A partisan seeks victory for a party. It's a commonplace to note that yesterday's partisan issues are today's irrelevancies, or else today's commonplaces. Anglicans no longer seem to get agitated about candles or crosses on the altar, though this was once a fighting issue. Some churches use chasubles and some shudder at the thought, but nobody is much trying to ban their use where people want them. There are other sometime party issues where everyone agrees. Slavery, for example, was once a party issue, dividing not merely the Episcopal Church, but bringing the United States to its bloodiest war. No longer is it a party issue; it is a commonplace that slavery is a horrific thing.
But a Christian is supposed to have his eye on eternity. From an eternal perspective, the peace we make today is of transcendent significance, and the party for which we fight is a fleeting irrelevancy. This does not mean we should stop fighting for justice, but it does mean that partisanship is not made better just because one has justice as the goal. And if I rest content that my partisanship skills are better than my peacemaker skills, then I have mistaken a means for the end; I have confused what is but one step along the way with the goal itself; I have fallen into serious danger of idolatry.
I was caught up short when my bishop, the Right Reverend J. Jon Bruno, Bishop of Los Angeles, spoke briefly at a party recently. He said that he was confident there would be no schism in the Episcopal Church or the Anglican Communion, that the departure of a few would not be the end of the rest of us, and that we are called to be a place where all are included. The "all" of which he spoke included those who agree with him, and those who do not, about whatever issue.
I have said before that he has modeled this in his own work as a bishop, but something about his words last week cut me to the quick. I am so ready, so happy, so disturbingly good at partisanship. But I am convinced now that what I am called to do is not partisanship. I must figure out a way to be a peacemaker. I'm an expert at partisanship, but I'm quite a novice at this new task.
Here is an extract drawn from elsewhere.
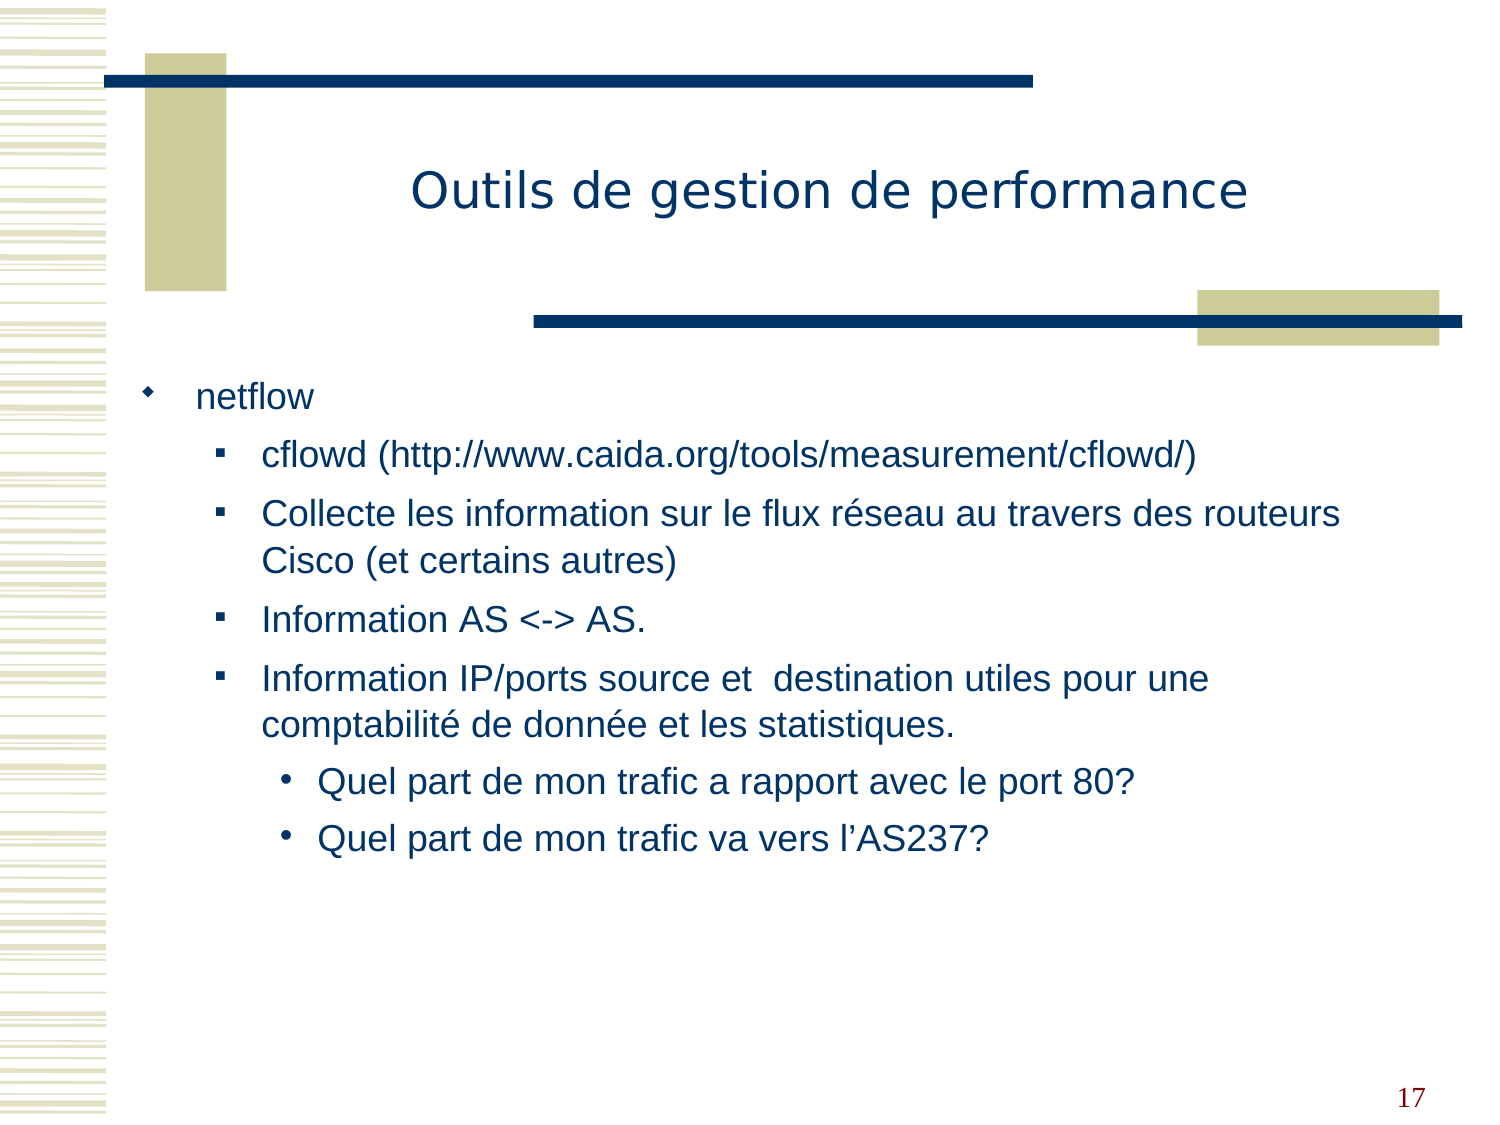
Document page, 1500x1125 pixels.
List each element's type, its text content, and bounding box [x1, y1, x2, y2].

I'll need help and good examples; I'll need to be a follower and not a leader.
If what I believe is really true, that the Episcopal Church's vocation at this time and place is to be a clear and forthright voice for inclusion and freedom and welcome, then it rather behooves me to take this to heart, not just when it comes to the inclusion of those with whom I agree, but those with whom I disagree as well. We live in interesting times, indeed, but to call this a curse is wrong. For it is in interesting times like these that we are tested to see whether we are truly followers of Jesus, and for the faithful this is no curse, but a blessing in every way. I haven't done as good a job as I should have, but my good bishop's words have spurred me on to do a better one.